• Problem requirements:
Set down each record exactly as written.

*** Listed entries ***

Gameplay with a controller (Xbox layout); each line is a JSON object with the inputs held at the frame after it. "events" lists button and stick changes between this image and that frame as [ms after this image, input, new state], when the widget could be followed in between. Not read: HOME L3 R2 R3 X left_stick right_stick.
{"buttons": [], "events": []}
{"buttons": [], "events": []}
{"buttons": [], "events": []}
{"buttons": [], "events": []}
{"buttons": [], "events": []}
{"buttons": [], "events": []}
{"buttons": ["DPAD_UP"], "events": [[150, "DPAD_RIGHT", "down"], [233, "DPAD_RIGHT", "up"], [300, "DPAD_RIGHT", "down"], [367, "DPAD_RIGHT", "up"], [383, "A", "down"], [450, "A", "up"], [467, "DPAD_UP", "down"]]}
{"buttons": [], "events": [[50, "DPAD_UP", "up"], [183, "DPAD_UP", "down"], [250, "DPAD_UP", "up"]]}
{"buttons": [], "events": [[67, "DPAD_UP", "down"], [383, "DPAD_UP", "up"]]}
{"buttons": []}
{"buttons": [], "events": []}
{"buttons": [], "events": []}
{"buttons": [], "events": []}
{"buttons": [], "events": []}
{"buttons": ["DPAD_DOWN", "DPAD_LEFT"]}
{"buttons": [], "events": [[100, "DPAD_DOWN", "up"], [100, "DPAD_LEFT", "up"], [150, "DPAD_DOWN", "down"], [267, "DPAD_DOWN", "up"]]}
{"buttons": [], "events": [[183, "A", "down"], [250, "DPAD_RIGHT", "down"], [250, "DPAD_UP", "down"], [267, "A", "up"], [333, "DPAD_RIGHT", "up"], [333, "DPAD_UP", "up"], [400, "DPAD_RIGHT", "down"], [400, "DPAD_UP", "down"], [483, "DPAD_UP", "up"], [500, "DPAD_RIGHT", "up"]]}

*** End of Listed entries ***

• Output of the exercise:
Gameplay with a controller (Xbox layout); each line is a JSON object with the inputs held at the frame after it. "events" lists button and stick changes between this image and that frame as [ms after this image, input, new state], when the widget could be followed in between. Not read: HOME L3 R2 R3 X left_stick right_stick.
{"buttons": [], "events": []}
{"buttons": [], "events": []}
{"buttons": [], "events": []}
{"buttons": [], "events": []}
{"buttons": [], "events": []}
{"buttons": [], "events": []}
{"buttons": ["DPAD_UP"], "events": [[150, "DPAD_RIGHT", "down"], [233, "DPAD_RIGHT", "up"], [300, "DPAD_RIGHT", "down"], [367, "DPAD_RIGHT", "up"], [383, "A", "down"], [450, "A", "up"], [467, "DPAD_UP", "down"]]}
{"buttons": [], "events": [[50, "DPAD_UP", "up"], [183, "DPAD_UP", "down"], [250, "DPAD_UP", "up"]]}
{"buttons": [], "events": [[67, "DPAD_UP", "down"], [383, "DPAD_UP", "up"]]}
{"buttons": []}
{"buttons": [], "events": []}
{"buttons": [], "events": []}
{"buttons": [], "events": []}
{"buttons": [], "events": []}
{"buttons": ["DPAD_DOWN", "DPAD_LEFT"]}
{"buttons": [], "events": [[100, "DPAD_DOWN", "up"], [100, "DPAD_LEFT", "up"], [150, "DPAD_DOWN", "down"], [267, "DPAD_DOWN", "up"]]}
{"buttons": [], "events": [[183, "A", "down"], [250, "DPAD_RIGHT", "down"], [250, "DPAD_UP", "down"], [267, "A", "up"], [333, "DPAD_RIGHT", "up"], [333, "DPAD_UP", "up"], [400, "DPAD_RIGHT", "down"], [400, "DPAD_UP", "down"], [483, "DPAD_UP", "up"], [500, "DPAD_RIGHT", "up"]]}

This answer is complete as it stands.